### Task brief
Rewrite the data from the start through the line containing "text at (647, 698): 1.0 -> 1.1", both ends included, with every "part" changed to "component" and nothing else altered. Give only those lines.

### Records provided
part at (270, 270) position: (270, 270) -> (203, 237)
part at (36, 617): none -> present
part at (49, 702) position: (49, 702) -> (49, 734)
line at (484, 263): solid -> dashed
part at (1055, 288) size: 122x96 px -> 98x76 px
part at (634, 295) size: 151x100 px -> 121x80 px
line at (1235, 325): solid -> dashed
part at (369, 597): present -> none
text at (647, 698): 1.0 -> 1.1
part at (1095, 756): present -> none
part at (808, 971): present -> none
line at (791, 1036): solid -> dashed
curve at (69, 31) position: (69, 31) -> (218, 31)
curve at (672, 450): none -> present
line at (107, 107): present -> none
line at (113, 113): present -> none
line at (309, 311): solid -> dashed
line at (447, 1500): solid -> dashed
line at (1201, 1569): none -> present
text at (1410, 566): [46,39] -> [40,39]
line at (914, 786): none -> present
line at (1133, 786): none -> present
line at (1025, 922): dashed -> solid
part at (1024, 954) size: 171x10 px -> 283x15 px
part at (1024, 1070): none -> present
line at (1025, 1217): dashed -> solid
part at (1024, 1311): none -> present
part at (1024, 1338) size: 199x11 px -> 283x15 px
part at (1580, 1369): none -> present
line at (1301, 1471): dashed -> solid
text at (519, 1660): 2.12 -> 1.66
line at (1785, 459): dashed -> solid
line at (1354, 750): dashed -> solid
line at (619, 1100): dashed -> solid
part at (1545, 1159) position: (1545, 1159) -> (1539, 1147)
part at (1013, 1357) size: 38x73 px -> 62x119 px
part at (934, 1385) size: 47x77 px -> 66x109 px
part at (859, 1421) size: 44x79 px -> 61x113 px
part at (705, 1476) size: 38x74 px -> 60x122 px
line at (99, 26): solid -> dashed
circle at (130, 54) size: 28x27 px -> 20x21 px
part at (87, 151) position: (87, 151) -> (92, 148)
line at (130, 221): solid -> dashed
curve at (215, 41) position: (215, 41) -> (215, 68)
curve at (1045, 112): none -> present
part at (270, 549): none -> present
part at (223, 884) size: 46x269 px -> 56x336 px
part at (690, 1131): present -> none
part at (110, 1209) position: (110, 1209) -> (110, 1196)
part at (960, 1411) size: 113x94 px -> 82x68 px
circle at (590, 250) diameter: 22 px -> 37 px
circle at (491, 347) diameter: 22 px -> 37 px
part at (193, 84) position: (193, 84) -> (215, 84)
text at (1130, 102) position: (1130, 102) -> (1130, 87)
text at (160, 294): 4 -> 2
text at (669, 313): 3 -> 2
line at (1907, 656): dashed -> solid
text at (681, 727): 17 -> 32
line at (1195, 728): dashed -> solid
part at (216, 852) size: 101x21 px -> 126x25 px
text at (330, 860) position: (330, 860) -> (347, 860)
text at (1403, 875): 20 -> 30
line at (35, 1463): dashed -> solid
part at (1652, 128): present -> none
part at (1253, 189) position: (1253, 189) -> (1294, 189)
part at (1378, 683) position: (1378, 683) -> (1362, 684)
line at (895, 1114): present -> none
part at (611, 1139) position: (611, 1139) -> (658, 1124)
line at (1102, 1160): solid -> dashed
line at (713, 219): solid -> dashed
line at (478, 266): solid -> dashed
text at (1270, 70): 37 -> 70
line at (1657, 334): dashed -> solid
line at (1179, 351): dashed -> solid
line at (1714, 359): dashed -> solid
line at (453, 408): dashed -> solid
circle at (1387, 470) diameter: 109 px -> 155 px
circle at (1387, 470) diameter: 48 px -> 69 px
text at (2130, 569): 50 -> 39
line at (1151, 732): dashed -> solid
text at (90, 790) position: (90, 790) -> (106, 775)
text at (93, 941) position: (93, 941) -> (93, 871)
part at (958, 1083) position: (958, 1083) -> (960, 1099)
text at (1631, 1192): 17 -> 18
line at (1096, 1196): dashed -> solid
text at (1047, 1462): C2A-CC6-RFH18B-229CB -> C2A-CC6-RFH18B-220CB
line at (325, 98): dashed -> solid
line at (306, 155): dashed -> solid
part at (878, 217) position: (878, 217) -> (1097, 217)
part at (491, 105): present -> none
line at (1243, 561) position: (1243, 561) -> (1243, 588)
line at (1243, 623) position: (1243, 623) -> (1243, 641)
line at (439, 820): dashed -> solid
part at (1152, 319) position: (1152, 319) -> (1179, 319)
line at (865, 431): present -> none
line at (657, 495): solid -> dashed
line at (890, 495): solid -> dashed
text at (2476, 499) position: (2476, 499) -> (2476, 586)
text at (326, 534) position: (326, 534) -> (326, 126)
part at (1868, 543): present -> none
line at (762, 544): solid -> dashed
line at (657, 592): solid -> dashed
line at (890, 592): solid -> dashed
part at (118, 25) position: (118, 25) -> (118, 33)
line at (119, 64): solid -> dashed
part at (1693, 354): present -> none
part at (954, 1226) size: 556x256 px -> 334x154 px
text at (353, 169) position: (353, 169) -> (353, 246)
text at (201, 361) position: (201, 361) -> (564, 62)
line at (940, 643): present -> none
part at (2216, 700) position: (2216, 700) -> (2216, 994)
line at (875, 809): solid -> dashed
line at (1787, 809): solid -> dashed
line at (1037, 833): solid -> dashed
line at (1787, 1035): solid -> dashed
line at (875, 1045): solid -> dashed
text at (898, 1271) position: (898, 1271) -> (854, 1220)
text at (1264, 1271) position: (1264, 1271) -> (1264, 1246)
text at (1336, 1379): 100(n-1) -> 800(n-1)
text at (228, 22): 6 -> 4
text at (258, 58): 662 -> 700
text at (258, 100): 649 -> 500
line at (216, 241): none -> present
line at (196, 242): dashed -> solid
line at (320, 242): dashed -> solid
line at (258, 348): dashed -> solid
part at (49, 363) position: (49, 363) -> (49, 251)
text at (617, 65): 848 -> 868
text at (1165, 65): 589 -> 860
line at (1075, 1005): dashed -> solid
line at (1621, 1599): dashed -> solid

### Right answer
component at (270, 270) position: (270, 270) -> (203, 237)
component at (36, 617): none -> present
component at (49, 702) position: (49, 702) -> (49, 734)
line at (484, 263): solid -> dashed
component at (1055, 288) size: 122x96 px -> 98x76 px
component at (634, 295) size: 151x100 px -> 121x80 px
line at (1235, 325): solid -> dashed
component at (369, 597): present -> none
text at (647, 698): 1.0 -> 1.1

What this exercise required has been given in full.